## Problem description
Each record that follows must be printed exactly as given.

## Supplied information
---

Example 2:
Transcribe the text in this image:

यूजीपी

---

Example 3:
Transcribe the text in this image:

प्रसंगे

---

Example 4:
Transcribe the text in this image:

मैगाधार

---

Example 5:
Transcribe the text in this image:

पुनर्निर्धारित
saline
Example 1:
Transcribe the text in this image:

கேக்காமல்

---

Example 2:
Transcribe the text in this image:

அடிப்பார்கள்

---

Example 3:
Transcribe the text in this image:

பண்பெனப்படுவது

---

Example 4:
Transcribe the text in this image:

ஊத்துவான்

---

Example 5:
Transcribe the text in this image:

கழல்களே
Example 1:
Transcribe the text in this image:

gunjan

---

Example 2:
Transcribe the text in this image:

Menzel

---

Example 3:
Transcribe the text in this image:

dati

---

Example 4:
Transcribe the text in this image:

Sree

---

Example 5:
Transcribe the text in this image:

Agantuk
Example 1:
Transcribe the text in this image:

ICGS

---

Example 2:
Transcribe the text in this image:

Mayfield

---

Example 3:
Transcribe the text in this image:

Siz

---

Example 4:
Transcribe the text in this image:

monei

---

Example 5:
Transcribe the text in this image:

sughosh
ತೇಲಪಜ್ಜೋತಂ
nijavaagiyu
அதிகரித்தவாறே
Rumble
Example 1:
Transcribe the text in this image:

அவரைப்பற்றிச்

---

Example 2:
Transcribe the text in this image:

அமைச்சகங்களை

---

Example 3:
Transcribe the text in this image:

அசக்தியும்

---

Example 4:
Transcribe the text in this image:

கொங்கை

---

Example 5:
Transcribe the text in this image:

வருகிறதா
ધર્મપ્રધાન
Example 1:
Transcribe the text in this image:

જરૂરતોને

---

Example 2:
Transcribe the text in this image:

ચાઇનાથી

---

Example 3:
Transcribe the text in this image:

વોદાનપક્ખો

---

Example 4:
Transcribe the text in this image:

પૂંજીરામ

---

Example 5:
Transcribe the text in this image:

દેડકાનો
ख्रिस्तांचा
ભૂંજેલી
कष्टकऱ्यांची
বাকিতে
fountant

## Expected output
---

Example 2:
Transcribe the text in this image:

यूजीपी

---

Example 3:
Transcribe the text in this image:

प्रसंगे

---

Example 4:
Transcribe the text in this image:

मैगाधार

---

Example 5:
Transcribe the text in this image:

पुनर्निर्धारित
saline
Example 1:
Transcribe the text in this image:

கேக்காமல்

---

Example 2:
Transcribe the text in this image:

அடிப்பார்கள்

---

Example 3:
Transcribe the text in this image:

பண்பெனப்படுவது

---

Example 4:
Transcribe the text in this image:

ஊத்துவான்

---

Example 5:
Transcribe the text in this image:

கழல்களே
Example 1:
Transcribe the text in this image:

gunjan

---

Example 2:
Transcribe the text in this image:

Menzel

---

Example 3:
Transcribe the text in this image:

dati

---

Example 4:
Transcribe the text in this image:

Sree

---

Example 5:
Transcribe the text in this image:

Agantuk
Example 1:
Transcribe the text in this image:

ICGS

---

Example 2:
Transcribe the text in this image:

Mayfield

---

Example 3:
Transcribe the text in this image:

Siz

---

Example 4:
Transcribe the text in this image:

monei

---

Example 5:
Transcribe the text in this image:

sughosh
ತೇಲಪಜ್ಜೋತಂ
nijavaagiyu
அதிகரித்தவாறே
Rumble
Example 1:
Transcribe the text in this image:

அவரைப்பற்றிச்

---

Example 2:
Transcribe the text in this image:

அமைச்சகங்களை

---

Example 3:
Transcribe the text in this image:

அசக்தியும்

---

Example 4:
Transcribe the text in this image:

கொங்கை

---

Example 5:
Transcribe the text in this image:

வருகிறதா
ધર્મપ્રધાન
Example 1:
Transcribe the text in this image:

જરૂરતોને

---

Example 2:
Transcribe the text in this image:

ચાઇનાથી

---

Example 3:
Transcribe the text in this image:

વોદાનપક્ખો

---

Example 4:
Transcribe the text in this image:

પૂંજીરામ

---

Example 5:
Transcribe the text in this image:

દેડકાનો
ख्रिस्तांचा
ભૂંજેલી
कष्टकऱ्यांची
বাকিতে
fountant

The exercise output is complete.